Transcribe word for word the lines below from the line with "[226,594,296,608] this figure" through the line with "(183, 666) none", ends included.

## [Given entries]

____

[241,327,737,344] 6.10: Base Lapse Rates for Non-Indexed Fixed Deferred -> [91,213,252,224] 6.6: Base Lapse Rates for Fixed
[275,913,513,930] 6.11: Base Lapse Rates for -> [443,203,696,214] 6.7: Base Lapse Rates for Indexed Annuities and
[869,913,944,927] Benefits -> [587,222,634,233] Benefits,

____

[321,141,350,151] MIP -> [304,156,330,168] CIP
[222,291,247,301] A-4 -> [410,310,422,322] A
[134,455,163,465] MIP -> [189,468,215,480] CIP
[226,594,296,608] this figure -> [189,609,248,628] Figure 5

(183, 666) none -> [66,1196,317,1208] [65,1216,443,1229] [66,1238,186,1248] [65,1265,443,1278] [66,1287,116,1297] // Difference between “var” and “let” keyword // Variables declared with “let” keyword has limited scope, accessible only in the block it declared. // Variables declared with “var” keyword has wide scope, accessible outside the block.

____

## [Solution to this task]
[226,594,296,608] this figure -> [189,609,248,628] Figure 5

(183, 666) none -> [66,1196,317,1208] [65,1216,443,1229] [66,1238,186,1248] [65,1265,443,1278] [66,1287,116,1297] // Difference between “var” and “let” keyword // Variables declared with “let” keyword has limited scope, accessible only in the block it declared. // Variables declared with “var” keyword has wide scope, accessible outside the block.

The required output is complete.